Work instructions —
1 – In the forum thread about 3dDeconvolve, which R function is said to compute marginal t-statistics for all parameters?
2 – Rewrite the portion of the forum thread about 3dDeconvolve from "Would removing -tout" to "lm(y ~ ., data=df1)", substituting "individual" for "marginal".
3 – Extend the forum thread about 3dDeconvolve with the passage that would follow its final line.

Page text —
It is probably because of setting up all of the sub-models, too. 3dDeconvolve does not just solve the one model for betas, it has to remove single or groups of terms to get partial (t or F) statistics. Having 200 regressors in the model will make that effort costly.

• rick

This occurs before any parallelization with multiple jobs which confuses me. I would have assumed that the sub-model estimation is parallelized.

Would removing -tout and -Fout reduce this problem?

It seems even with no -tout -fout and adding -nofullf_atall does not speed up the “matrix setup time”.

Also, using the R ‘lm’ example again, R compute marginal t-statistics for all 1000-odd parameters via the ‘summary’ function but this occurs very rapidly (for one time-series).

df1 ← read.table(“statout.xmat.1D”)
y ← rnorm(nrow(df1))
lm.1 ← lm(y ~ ., data=df1)
system.time(summary(lm.1))

[Stored data]

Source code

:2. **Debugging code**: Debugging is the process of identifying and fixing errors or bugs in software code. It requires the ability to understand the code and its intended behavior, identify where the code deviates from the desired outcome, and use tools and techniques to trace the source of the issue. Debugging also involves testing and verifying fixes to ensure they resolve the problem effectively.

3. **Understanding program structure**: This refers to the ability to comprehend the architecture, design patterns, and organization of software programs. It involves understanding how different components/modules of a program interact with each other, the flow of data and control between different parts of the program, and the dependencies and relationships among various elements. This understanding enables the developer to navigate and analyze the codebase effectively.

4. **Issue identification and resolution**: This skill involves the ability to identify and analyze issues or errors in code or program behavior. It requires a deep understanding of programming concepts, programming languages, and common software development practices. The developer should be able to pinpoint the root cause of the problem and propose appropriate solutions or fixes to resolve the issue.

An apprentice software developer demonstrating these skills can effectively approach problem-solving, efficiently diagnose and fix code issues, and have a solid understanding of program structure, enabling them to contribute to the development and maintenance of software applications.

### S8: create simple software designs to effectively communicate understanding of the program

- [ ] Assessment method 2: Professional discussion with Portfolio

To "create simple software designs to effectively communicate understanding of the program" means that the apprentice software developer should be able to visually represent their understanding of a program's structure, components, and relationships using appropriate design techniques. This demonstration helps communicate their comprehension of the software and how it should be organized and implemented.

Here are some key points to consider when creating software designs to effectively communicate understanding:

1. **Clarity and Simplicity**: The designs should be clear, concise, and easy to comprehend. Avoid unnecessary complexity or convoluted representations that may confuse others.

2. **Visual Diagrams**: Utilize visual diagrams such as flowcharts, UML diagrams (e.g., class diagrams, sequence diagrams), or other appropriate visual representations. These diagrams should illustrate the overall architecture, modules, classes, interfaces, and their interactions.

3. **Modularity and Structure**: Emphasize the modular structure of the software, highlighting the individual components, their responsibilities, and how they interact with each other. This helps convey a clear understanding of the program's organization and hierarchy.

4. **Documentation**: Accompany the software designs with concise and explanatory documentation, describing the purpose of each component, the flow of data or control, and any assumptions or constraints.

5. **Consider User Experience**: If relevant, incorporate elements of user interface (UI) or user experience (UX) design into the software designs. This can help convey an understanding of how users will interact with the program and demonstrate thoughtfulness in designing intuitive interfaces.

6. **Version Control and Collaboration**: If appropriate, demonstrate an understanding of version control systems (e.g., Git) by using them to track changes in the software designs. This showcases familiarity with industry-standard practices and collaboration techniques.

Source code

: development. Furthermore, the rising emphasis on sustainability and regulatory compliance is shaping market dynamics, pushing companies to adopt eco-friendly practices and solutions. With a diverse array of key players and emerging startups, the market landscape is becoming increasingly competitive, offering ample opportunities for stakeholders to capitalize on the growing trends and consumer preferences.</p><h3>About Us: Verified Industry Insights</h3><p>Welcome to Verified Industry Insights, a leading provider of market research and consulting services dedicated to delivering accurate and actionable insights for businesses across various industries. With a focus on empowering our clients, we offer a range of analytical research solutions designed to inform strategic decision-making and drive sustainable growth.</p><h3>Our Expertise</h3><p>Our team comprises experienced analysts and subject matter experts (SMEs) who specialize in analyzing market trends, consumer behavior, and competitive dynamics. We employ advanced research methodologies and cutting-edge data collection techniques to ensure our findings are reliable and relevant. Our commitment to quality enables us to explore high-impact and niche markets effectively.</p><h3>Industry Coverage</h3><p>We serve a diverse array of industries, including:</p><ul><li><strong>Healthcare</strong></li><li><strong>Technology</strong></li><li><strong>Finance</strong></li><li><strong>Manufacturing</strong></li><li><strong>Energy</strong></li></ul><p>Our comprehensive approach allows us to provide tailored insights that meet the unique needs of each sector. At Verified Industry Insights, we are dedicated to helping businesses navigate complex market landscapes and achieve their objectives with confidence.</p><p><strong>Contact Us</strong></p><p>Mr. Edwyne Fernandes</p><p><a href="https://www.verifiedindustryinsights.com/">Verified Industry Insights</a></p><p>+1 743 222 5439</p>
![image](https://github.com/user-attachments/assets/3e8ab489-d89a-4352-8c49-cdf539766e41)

List of answers —
1 – The 'summary' function.

2 –
Would removing -tout and -Fout reduce this problem?

It seems even with no -tout -fout and adding -nofullf_atall does not speed up the “matrix setup time”.

Also, using the R ‘lm’ example again, R compute individual t-statistics for all 1000-odd parameters via the ‘summary’ function but this occurs very rapidly (for one time-series).

df1 ← read.table(“statout.xmat.1D”)
y ← rnorm(nrow(df1))
lm.1 ← lm(y ~ ., data=df1)

3 –
user system elapsed
0.031 0.001 0.030

This is before any sub-models are solved. The estimation of parameters (solving the models) is, I believe, what is parallelized across voxels.

Though again, I am not sure exactly why this takes so long.

Yes, I would think that removing -fout and -tout would greatly reduce that time. But that is another guess…

• rick

Hmmm, I will try to take a closer look.

• rick

Yes, it is just initializing all of the sub-model matrices, basically extracting sub-matrices and computing transposes, products and inverses.

• rick

Seems like there is room for optimization here. Thanks for investigating.